L’empathie n’est pas la sympathie

· 7 octobre 2015

Nous avons tous entendu parler de l’empathie et souvent, on nous l’a définie comme étant « la capacité de se mettre à la place de l’autre ».

Pourtant, cela est difficile à mettre en pratique et fonctionne souvent mal.

S’il est évident que parfois nous nous mettons à la place de l’autre, dans la plupart des cas, nous le faisons uniquement car nous pensons comme la personne qui se trouve en face de nous, c’est-à-dire, que nous adhérons à ses idées.

La sympathie

Ainsi, nous pourrions dire que la sympathie suppose l’adhésion et le partage des valeurs de l’autre personne.

De même, il nous sera difficile de « nous mettre à la place » d’une personne avec qui nous n’avons rien en commun. C’est précisément la faiblesse de cette définition succincte de l’empathie.

Qu’est-ce que l’empathie ?

L’empathie est une attitude communicative qui nous permet de comprendre toutes les interactions inter-personnelles, indépendamment de la personne que nous avons en face de nous, que nous soyons d’accord ou pas avec elle, et que nous ayons de la sympathie pour elle ou pas.

Nous pouvons définir l’empathie comme la capacité à exprimer du respect envers l’autre personne, que nous adhérions ou pas à ce qu’elle dit.

L’empathie n’est pas la sympathie

L’empathie suppose du respect envers l’autre personne et souvent, notre posture personnelle peut être contraire à celle de l’autre personne. Dans le cas contraire, si l’on est d’accord, il y a alors de la sympathie.

Comment utiliser l’empathie ?

Nous ressentons de l’empathie pour les personnes qui sont différentes de nous, quand nous respectons leur avis.

Pour cela, nous exprimons de l’empathie envers l’autre, en lui montrant compréhension de sa posture, car nous observons d’où il parle et nous ne le jugeons pas pour cela.

Voici certains exemples qui peuvent exprimer de l’empathie :

“Je comprends que pour toi, ce que tu me dis est important ».

“Je comprends que tu t’énerves pour cette chose que tu trouves injuste ». 

Quand exprimer son opinion personnelle ?

Pour montrer de l’empathie, nul besoin d’exprimer sa propre opinion car l’empathie suppose l’écoute, l’observation et le respect envers l’autre personne. 

Ainsi, il existe bien d’autres occasions de pouvoir exprimer son avis à travers la communication assertive ou adaptée.

Autres confusions…

Parfois, nous croyons être empathiques alors qu’en fait, nous cherchons à plaire à l’autre personne pour obtenir son approbation.
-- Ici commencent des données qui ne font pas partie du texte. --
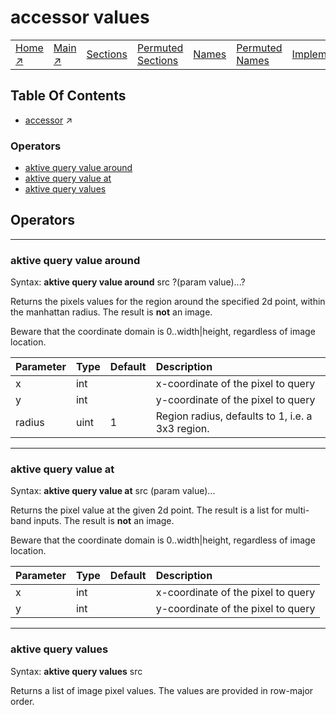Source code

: # accessor values

||||||||
|---|---|---|---|---|---|---|
|[Home ↗](../README.md)|[Main ↗](index.md)|[Sections](index.md#sectree)|[Permuted Sections](bypsections.md)|[Names](byname.md)|[Permuted Names](bypnames.md)|[Implementations](bylang.md)|

## Table Of Contents

  - [accessor](accessor.md) ↗


### Operators

 - [aktive query value around](#query_value_around)
 - [aktive query value at](#query_value_at)
 - [aktive query values](#query_values)

## Operators

---
### <a name='query_value_around'></a> aktive query value around

Syntax: __aktive query value around__ src ?(param value)...?

Returns the pixels values for the region around the specified 2d point, within the manhattan radius. The result is __not__ an image.

Beware that the coordinate domain is 0..width|height, regardless of image location.

|Parameter|Type|Default|Description|
|:---|:---|:---|:---|
|x|int||x-coordinate of the pixel to query|
|y|int||y-coordinate of the pixel to query|
|radius|uint|1|Region radius, defaults to 1, i.e. a 3x3 region.|

---
### <a name='query_value_at'></a> aktive query value at

Syntax: __aktive query value at__ src (param value)...

Returns the pixel value at the given 2d point. The result is a list for multi-band inputs. The result is __not__ an image.

Beware that the coordinate domain is 0..width|height, regardless of image location.

|Parameter|Type|Default|Description|
|:---|:---|:---|:---|
|x|int||x-coordinate of the pixel to query|
|y|int||y-coordinate of the pixel to query|

---
### <a name='query_values'></a> aktive query values

Syntax: __aktive query values__ src

Returns a list of image pixel values. The values are provided in row-major order.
Dans ce cas, nous prétendons avoir de la sympathie afin d’obtenir quelque chose en retour, une certaine valorisation.

D’autres fois, nous sommes d’accord avec l’autre personne et nous nous montrons sympathiques envers elle.

Que suppose le respect ?

Respecter suppose de la connaissance et de l’empathie. Nous avons besoin de nous connaître et d’observer l’autre personne pour pouvoir lui montrer du respect dans sa posture personnelle.

Respecter, c’est accepter que chacun a le droit de décider comment il veut vivre, penser, agir et sentir, et ne pas juger pour cela.

Quand nous respectons, nous comprenons d’où nous parle l’autre, selon sa propre échelle de valeurs.

Nous montrons de l’empathie envers lui, sans avoir besoin de « nous mettre à sa place » puisque notre échelle de valeurs peut être très différente.

Nous pouvons partager son échelle de valeurs mais nous faisons réellement preuve d’empathie lorsque nous respectons sa position sans vouloir la changer.

Sympathiser, c’est partager des valeurs, des goûts etc. Faire preuve d’empathie, c’est exprimer du respect envers les différences, sans juger.

Dans la cohabitation de deux ou plusieurs personnes, respecter signifie permettre à chacun de faire les choses comme il décide.

Faire preuve d’empathie signifie montrer son respect, sans que cela ne suppose d’imposer des changements chez l’autre, qui modifieraient son échelle de valeurs.

Ainsi, l’empathie est un outil fabuleux pour les relations inter-personnelles, surtout dans les environnements professionnels et ceux qui génèrent des différences.